Rx DRUG DIRECT-TO-CONSUMER ADS BAN URGED BY NAPM
Executive Summary
Rx DRUG DIRECT-TO-CONSUMER ADS BAN URGED BY NAPM in a March 7 letter to FDA Commissioner Kessler. " We believe that there is a legal basis for banning [product-specific] prescription drug advertising to the consumer without facing a constitutional free speech challenge," the National Association of Pharmaceutical Manufacturers said.

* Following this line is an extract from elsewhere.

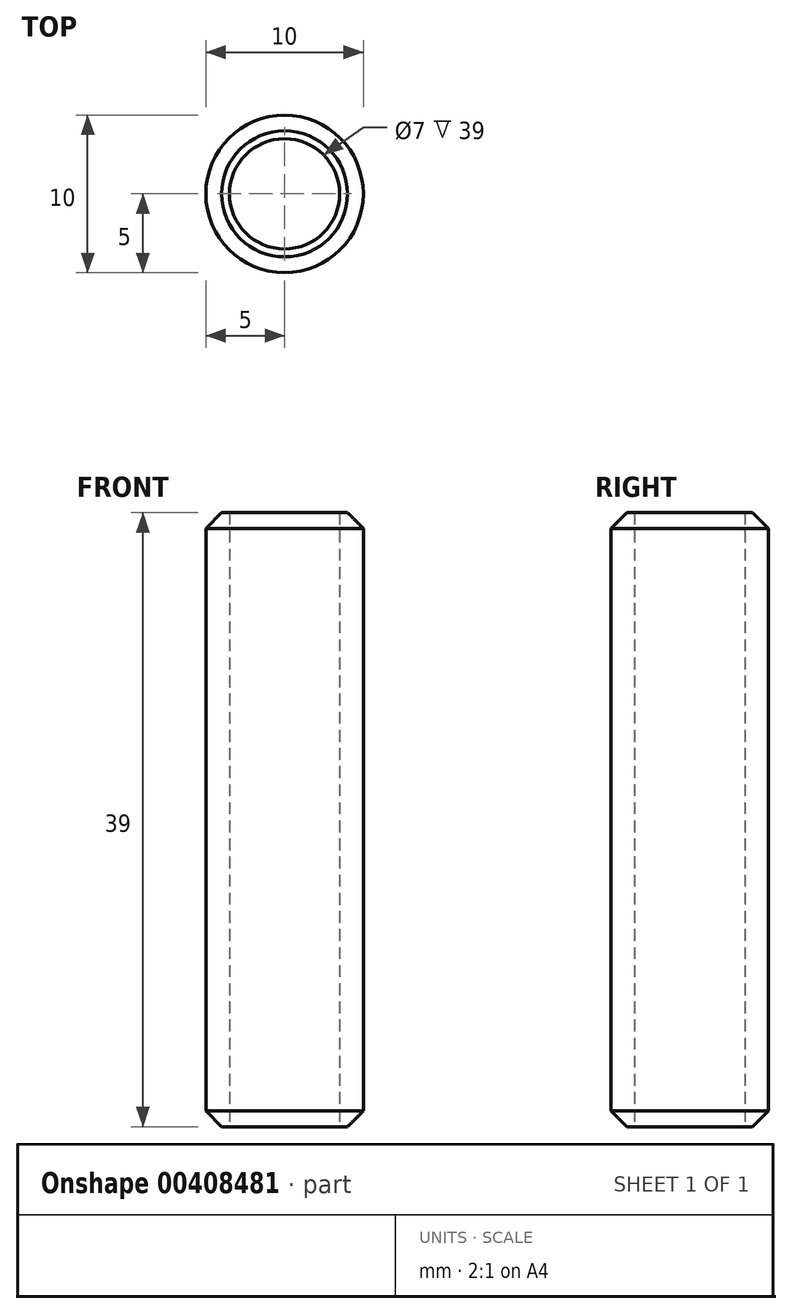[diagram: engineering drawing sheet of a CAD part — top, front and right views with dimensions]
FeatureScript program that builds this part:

Signed by the generic drug association President Robert Milanese and General Counsel Milton Bass (New York firm Bass & Ullman), the letter states that NAPM shares the commissioner's "concerns and believes prescription drugs should not be advertised to the consumer." Commissioner Kessler has testified before Congress that he is concerned about abuses of advertising regulations by the brandname pharmaceutical industry and about the dangers of direct-to-consumer promotions. Noting that a product "is classified as a prescription drug because the consumer is not deemed capable of diagnosing his condition or safely self-medicating with such a drug," they argued that a consumer therefore is "not deemed capable, as a matter of law, of exercising judgment relative to the purchase and use of such drugs." Consequently, Milanese and Bass said, "advertising to the consumer necessarily would be deceptive and misleading." Any benefit "allegedly accomplished by such advertising is far outweighed by the dangers of deception and misleading information," the letter contends. "The only exceptions that we can see justified would be institutional and price advertising."